If you are wiring tools to an LLM and heading toward an enterprise security review, start with the prompt injection testing guide for the injection half, then read our methodology for how the tests, evidence, and controls fit together — or get your agent assessed.

Frequently asked

How is agent security different from LLM security?
An LLM produces text; an agent produces actions. Once a model can call tools, a successful prompt injection becomes an executed side effect — a database write, an email sent, a payment moved. The blast radius is defined by the tools you grant, not by the model.
Is MCP safe to use in production?
MCP is a transport, not a security boundary.

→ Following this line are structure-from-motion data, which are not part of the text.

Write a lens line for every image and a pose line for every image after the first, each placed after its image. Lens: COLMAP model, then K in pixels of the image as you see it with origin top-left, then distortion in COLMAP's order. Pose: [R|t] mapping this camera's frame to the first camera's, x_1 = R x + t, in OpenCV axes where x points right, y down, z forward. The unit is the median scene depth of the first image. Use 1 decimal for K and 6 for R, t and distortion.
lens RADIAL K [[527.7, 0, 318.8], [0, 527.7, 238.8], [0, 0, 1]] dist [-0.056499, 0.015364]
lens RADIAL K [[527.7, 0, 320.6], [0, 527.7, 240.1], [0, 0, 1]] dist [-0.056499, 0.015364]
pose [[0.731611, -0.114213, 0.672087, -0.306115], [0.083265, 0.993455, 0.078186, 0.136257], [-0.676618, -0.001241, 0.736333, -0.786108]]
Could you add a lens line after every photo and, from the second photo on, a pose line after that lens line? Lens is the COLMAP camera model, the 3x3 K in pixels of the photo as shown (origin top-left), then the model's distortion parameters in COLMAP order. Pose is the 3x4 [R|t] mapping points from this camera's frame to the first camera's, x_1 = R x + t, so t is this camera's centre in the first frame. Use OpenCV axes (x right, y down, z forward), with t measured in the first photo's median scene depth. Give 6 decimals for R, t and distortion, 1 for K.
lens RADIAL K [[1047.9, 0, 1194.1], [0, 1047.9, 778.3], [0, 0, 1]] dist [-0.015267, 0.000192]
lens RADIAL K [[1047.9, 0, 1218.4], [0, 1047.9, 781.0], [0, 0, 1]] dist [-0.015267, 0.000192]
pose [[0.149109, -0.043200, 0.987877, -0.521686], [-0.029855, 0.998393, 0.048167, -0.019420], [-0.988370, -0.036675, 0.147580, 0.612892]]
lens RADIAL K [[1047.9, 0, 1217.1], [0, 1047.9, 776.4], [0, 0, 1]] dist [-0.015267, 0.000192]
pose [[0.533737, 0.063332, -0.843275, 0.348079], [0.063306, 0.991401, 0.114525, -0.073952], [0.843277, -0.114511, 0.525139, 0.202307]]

It is safe when each server runs least-privilege credentials, tool manifests are pinned and reviewed, and the agent treats every tool description and result as untrusted input. It is unsafe when a manifest can silently change the tools an agent will call.
Can you certify our agent is secure?
No — and no one honestly can. We test a defined set of attack paths, hand you reproducible evidence for each finding, and tell you exactly what we did and did not cover. You get proof of what was tested, not a safety guarantee.